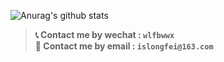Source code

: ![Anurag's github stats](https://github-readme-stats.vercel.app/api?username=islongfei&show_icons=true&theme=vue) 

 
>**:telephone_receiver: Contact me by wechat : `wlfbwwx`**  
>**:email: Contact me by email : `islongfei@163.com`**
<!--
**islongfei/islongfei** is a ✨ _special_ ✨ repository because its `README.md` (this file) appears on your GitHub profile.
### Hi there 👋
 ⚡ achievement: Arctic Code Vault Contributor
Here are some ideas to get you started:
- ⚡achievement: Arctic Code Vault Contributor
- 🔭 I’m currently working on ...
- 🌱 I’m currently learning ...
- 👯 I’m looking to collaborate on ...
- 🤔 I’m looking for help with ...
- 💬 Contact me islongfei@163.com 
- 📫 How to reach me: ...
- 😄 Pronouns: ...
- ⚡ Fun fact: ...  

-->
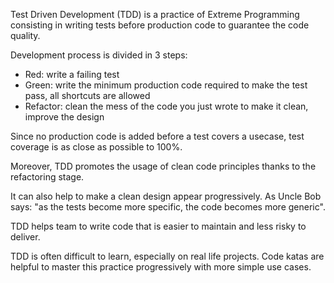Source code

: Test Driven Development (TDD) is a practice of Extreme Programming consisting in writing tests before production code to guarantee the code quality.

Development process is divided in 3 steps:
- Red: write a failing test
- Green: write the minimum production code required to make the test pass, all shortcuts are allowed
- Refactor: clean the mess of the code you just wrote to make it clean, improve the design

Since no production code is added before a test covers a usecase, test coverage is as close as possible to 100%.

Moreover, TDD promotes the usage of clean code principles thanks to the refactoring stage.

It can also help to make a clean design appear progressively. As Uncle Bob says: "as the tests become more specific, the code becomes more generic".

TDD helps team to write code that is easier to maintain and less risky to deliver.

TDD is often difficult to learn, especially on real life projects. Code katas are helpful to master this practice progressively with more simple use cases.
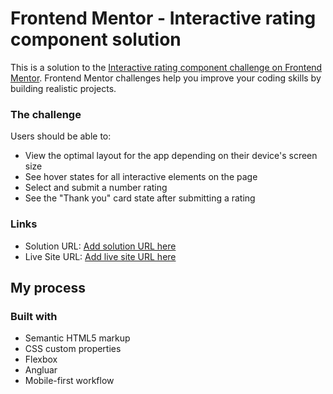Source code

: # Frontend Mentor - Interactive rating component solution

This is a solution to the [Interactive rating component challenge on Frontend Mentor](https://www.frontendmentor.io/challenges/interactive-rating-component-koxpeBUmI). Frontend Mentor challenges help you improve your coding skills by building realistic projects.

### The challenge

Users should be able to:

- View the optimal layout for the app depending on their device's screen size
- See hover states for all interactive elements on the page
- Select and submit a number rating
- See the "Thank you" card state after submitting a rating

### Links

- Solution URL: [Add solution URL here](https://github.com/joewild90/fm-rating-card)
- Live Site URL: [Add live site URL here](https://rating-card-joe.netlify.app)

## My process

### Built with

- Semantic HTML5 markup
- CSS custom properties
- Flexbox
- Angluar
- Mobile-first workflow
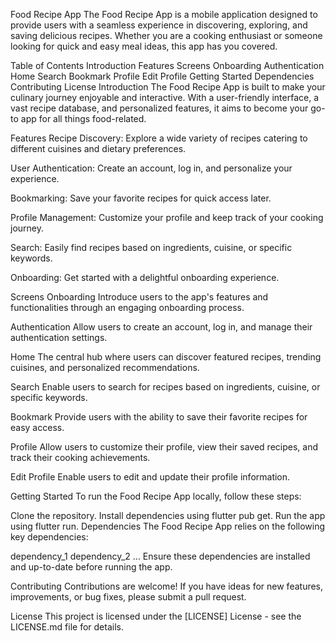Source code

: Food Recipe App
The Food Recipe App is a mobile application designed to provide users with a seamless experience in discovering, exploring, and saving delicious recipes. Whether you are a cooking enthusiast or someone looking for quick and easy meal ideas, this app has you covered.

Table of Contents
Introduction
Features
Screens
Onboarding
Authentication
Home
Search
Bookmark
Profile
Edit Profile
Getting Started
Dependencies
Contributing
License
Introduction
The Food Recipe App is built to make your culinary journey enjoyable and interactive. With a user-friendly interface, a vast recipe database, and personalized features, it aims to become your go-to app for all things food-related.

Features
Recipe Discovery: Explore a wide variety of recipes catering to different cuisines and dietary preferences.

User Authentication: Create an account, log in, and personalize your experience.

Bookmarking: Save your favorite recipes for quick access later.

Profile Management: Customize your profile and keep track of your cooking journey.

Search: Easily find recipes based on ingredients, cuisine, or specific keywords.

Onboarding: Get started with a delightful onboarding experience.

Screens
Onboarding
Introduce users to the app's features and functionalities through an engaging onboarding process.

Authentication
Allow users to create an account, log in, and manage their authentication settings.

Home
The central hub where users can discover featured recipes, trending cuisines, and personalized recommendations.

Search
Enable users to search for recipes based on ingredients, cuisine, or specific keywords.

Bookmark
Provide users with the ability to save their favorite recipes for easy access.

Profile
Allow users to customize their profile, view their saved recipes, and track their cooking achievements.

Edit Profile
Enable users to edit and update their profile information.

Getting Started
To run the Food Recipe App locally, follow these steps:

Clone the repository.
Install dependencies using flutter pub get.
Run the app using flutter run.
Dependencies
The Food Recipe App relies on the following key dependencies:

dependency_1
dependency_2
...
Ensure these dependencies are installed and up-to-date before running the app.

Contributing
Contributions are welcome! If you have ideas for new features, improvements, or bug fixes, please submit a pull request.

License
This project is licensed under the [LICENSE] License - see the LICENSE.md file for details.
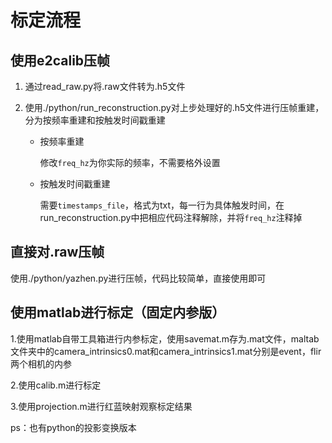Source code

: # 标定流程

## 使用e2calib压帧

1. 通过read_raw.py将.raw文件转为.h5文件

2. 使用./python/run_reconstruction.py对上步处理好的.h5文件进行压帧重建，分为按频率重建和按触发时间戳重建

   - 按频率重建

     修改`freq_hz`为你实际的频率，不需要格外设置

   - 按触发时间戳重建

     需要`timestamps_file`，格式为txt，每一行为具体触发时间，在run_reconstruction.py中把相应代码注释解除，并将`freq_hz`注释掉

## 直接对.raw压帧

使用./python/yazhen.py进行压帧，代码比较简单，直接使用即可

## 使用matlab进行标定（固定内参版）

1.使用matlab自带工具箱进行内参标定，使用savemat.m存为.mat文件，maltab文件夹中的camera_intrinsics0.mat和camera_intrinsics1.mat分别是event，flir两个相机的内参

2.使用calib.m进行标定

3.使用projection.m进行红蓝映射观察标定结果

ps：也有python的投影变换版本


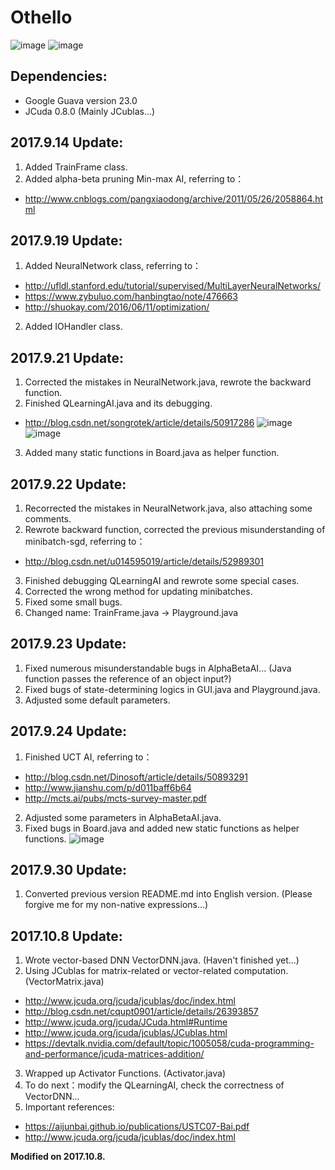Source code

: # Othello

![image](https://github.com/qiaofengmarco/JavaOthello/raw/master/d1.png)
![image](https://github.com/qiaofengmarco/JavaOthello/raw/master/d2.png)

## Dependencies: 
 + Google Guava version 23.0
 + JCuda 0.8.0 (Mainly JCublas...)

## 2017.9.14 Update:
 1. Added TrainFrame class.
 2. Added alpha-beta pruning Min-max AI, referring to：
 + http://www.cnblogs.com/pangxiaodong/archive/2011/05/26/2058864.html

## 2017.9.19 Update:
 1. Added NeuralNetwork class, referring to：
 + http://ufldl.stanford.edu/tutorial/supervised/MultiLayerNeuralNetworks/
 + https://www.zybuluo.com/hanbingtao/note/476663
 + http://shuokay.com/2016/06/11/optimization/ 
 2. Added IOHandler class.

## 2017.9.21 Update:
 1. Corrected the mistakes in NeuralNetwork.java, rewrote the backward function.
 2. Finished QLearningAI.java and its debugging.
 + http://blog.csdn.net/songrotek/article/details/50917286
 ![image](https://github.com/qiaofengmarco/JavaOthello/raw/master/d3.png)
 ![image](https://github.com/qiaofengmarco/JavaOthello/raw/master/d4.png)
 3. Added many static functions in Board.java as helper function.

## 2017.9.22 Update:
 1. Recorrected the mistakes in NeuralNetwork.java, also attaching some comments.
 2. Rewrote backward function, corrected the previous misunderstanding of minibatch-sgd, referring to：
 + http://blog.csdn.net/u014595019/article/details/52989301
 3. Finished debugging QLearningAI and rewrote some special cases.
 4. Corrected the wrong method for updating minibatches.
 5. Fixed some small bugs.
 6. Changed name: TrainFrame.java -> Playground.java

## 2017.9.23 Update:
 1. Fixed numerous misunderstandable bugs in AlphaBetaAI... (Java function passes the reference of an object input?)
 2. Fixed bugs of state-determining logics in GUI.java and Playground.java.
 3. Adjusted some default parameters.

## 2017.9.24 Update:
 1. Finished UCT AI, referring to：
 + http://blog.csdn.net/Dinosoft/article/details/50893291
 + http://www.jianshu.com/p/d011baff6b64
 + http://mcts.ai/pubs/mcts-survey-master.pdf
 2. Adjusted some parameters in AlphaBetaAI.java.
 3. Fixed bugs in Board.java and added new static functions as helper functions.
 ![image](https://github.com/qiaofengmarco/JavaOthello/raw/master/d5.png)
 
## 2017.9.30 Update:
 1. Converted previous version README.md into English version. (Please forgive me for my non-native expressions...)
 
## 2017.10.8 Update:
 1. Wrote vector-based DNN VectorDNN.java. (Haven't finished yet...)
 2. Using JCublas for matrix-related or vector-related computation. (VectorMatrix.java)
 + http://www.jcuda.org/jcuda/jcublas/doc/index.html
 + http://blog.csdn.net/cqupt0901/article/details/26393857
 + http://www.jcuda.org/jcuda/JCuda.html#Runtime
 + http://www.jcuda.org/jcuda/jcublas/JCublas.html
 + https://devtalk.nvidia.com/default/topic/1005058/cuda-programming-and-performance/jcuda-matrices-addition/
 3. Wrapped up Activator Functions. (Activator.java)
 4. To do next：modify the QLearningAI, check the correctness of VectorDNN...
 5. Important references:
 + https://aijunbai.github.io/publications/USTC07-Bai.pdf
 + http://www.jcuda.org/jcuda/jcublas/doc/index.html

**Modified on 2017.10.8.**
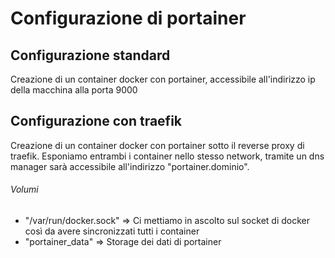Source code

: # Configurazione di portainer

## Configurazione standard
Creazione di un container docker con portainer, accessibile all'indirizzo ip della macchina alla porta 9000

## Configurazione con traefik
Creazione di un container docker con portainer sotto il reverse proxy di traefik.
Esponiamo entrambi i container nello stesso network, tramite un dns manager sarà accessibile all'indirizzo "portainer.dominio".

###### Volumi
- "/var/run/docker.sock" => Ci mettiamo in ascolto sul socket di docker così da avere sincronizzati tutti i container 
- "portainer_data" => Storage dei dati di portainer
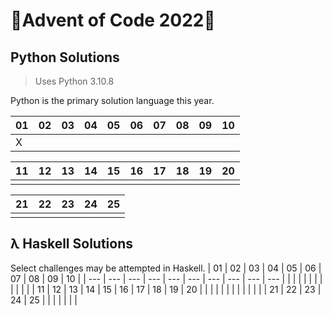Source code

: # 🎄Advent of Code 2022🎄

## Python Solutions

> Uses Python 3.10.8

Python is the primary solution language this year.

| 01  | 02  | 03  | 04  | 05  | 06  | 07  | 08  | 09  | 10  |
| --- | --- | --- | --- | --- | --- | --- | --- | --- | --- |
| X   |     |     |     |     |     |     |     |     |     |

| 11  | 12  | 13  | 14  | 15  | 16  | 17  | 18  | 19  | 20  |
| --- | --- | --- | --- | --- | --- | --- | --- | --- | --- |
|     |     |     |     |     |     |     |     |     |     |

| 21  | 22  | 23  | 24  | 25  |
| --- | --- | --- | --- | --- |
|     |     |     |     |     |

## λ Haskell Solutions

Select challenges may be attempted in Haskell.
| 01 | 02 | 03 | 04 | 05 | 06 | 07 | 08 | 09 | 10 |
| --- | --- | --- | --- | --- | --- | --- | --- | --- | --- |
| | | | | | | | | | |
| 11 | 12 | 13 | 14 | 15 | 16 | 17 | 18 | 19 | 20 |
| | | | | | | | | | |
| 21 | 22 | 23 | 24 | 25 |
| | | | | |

§ Your assignment:
Copy word for word the span of the records above that begins at the line with "Here are some" and ends at the line with "rating component solution", including those two lines but not the pictures.

§ Answer to this exercise:
Here are some ideas to get you started:
- ⚡achievement: Arctic Code Vault Contributor
- 🔭 I’m currently working on ...
- 🌱 I’m currently learning ...
- 👯 I’m looking to collaborate on ...
- 🤔 I’m looking for help with ...
- 💬 Contact me islongfei@163.com 
- 📫 How to reach me: ...
- 😄 Pronouns: ...
- ⚡ Fun fact: ...  

-->
Source code

: Test Driven Development (TDD) is a practice of Extreme Programming consisting in writing tests before production code to guarantee the code quality.

Development process is divided in 3 steps:
- Red: write a failing test
- Green: write the minimum production code required to make the test pass, all shortcuts are allowed
- Refactor: clean the mess of the code you just wrote to make it clean, improve the design

Since no production code is added before a test covers a usecase, test coverage is as close as possible to 100%.

Moreover, TDD promotes the usage of clean code principles thanks to the refactoring stage.

It can also help to make a clean design appear progressively. As Uncle Bob says: "as the tests become more specific, the code becomes more generic".

TDD helps team to write code that is easier to maintain and less risky to deliver.

TDD is often difficult to learn, especially on real life projects. Code katas are helpful to master this practice progressively with more simple use cases.
Source code

: # Frontend Mentor - Interactive rating component solution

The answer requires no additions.